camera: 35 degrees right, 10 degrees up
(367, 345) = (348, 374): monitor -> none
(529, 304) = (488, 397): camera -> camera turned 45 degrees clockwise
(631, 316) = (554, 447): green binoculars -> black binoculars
****
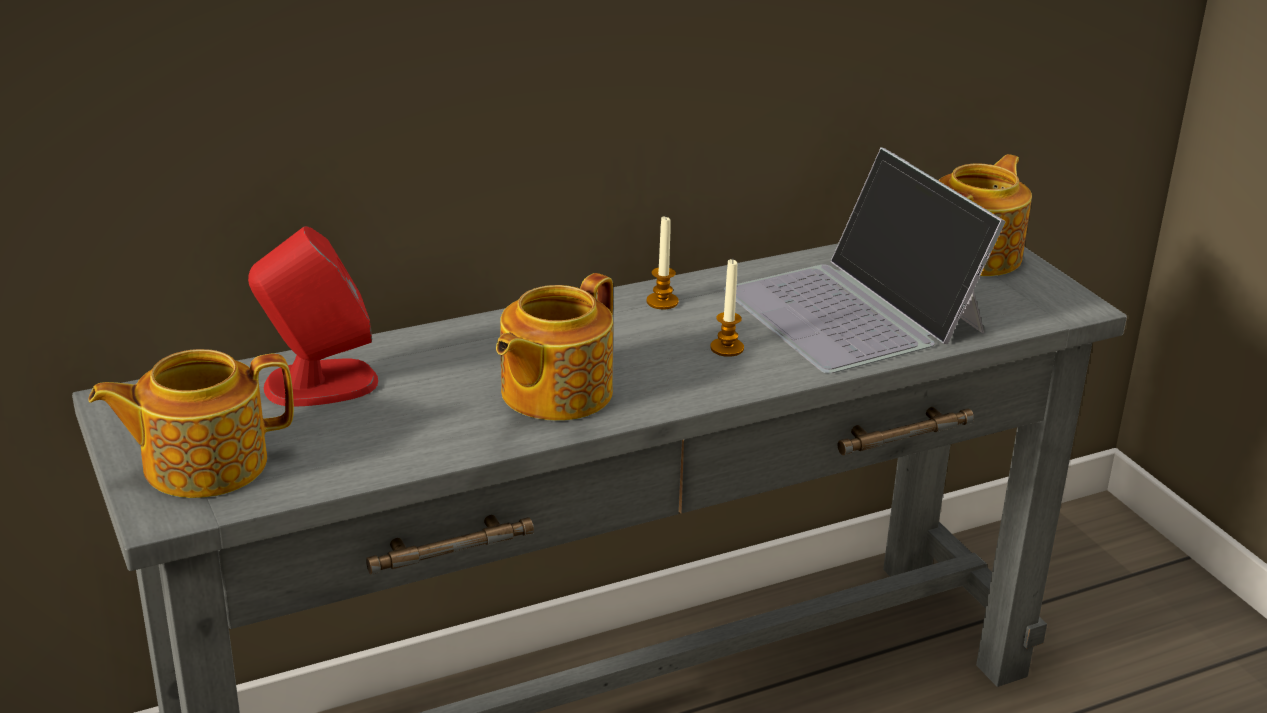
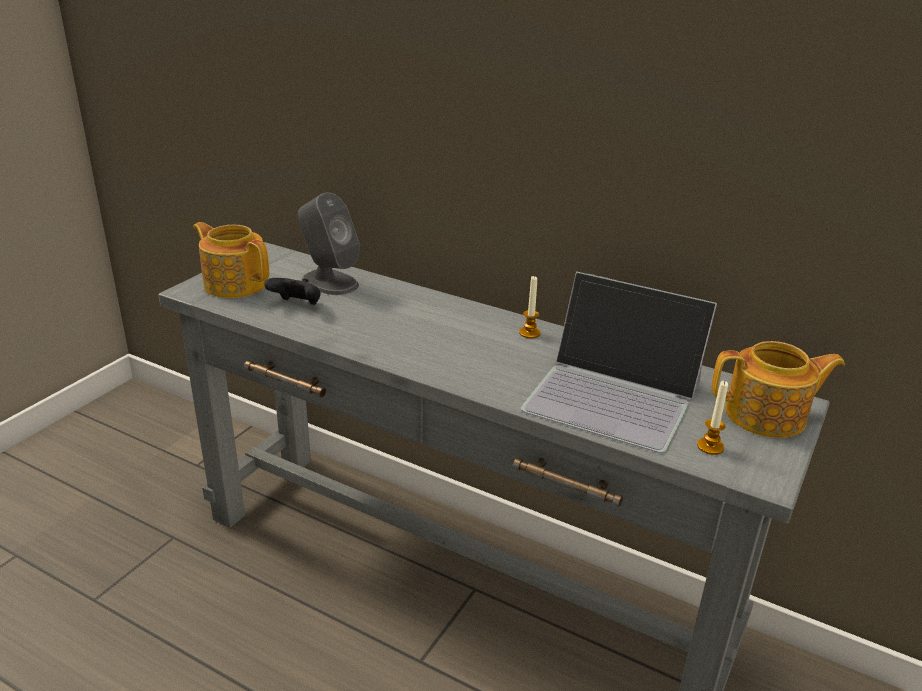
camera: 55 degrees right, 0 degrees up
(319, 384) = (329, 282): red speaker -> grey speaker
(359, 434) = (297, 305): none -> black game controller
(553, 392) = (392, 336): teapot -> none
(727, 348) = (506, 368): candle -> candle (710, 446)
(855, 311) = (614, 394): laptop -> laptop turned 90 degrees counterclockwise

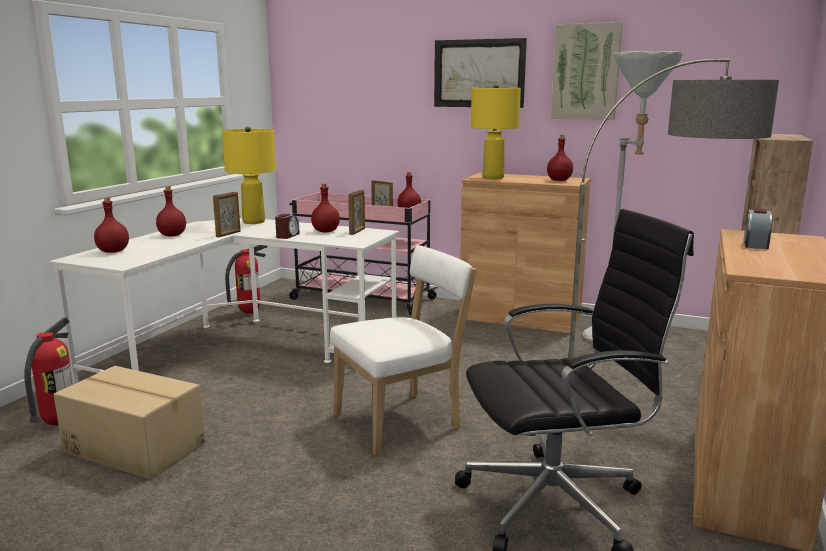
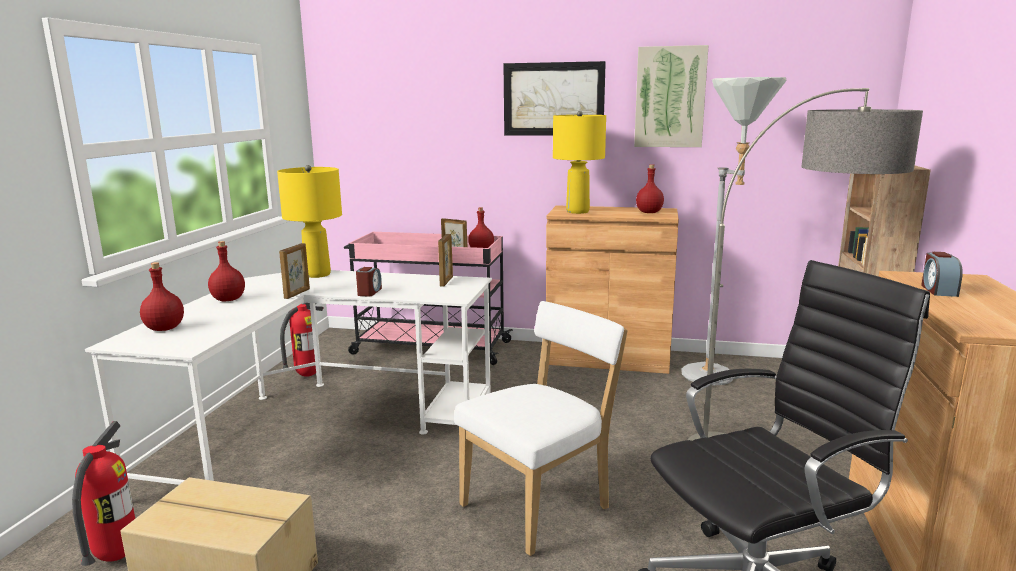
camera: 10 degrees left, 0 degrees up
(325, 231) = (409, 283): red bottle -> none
****
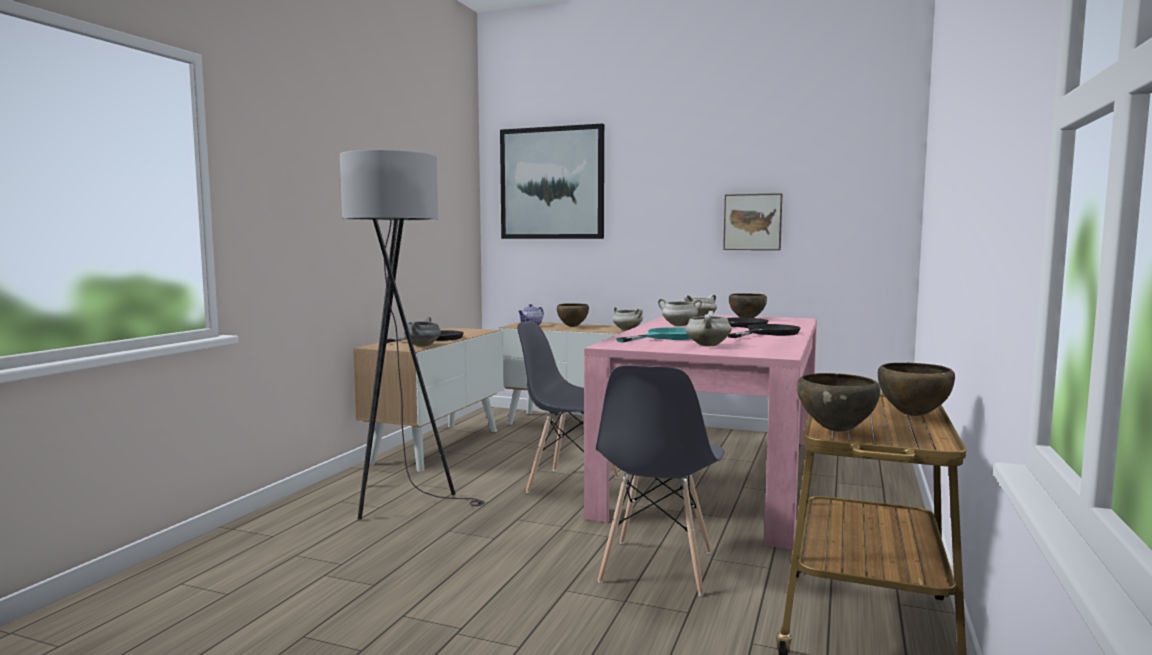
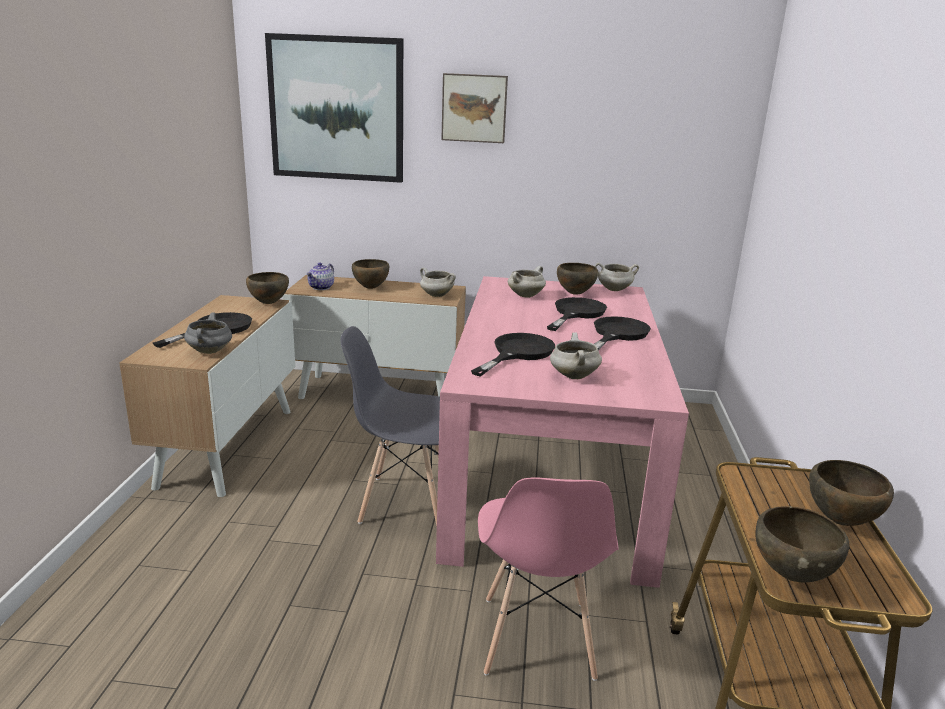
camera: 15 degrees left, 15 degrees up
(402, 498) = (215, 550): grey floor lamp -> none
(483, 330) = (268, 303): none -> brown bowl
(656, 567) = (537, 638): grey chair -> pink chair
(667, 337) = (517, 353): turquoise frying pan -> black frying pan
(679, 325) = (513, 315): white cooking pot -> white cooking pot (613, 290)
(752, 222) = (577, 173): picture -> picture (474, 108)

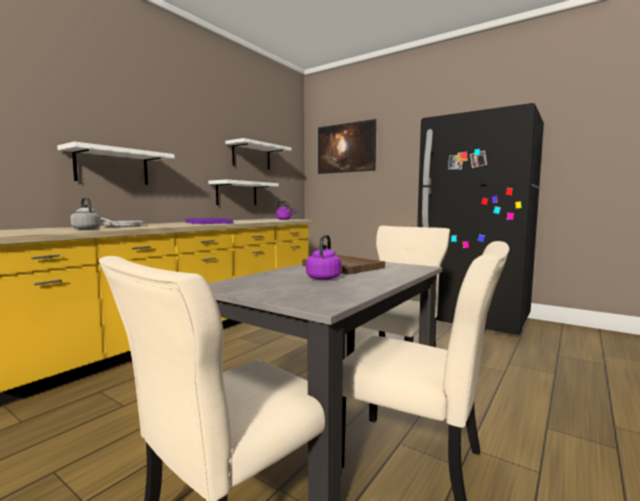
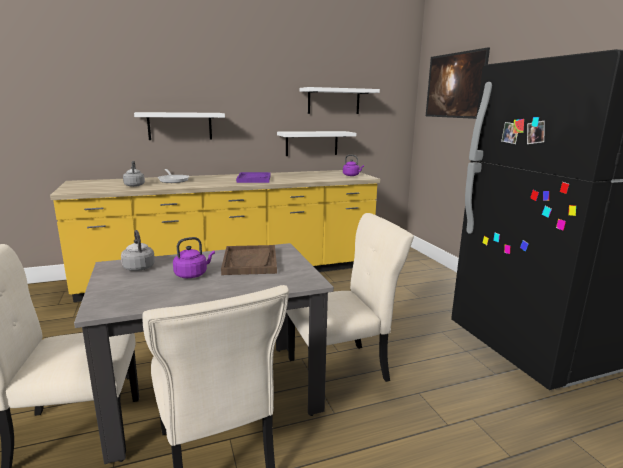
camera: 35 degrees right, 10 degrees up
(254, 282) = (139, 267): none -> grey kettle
****
**YOUR INSTRUCTIONS**
Look through the data above and return exactly the lines from the one that contains "(529, 304) = (488, 397): camera" to the one that contains "(631, 316) = (554, 447): green", inclusive, with nothing else.

**REPLY TO THE TASK**
(529, 304) = (488, 397): camera -> camera turned 45 degrees clockwise
(631, 316) = (554, 447): green binoculars -> black binoculars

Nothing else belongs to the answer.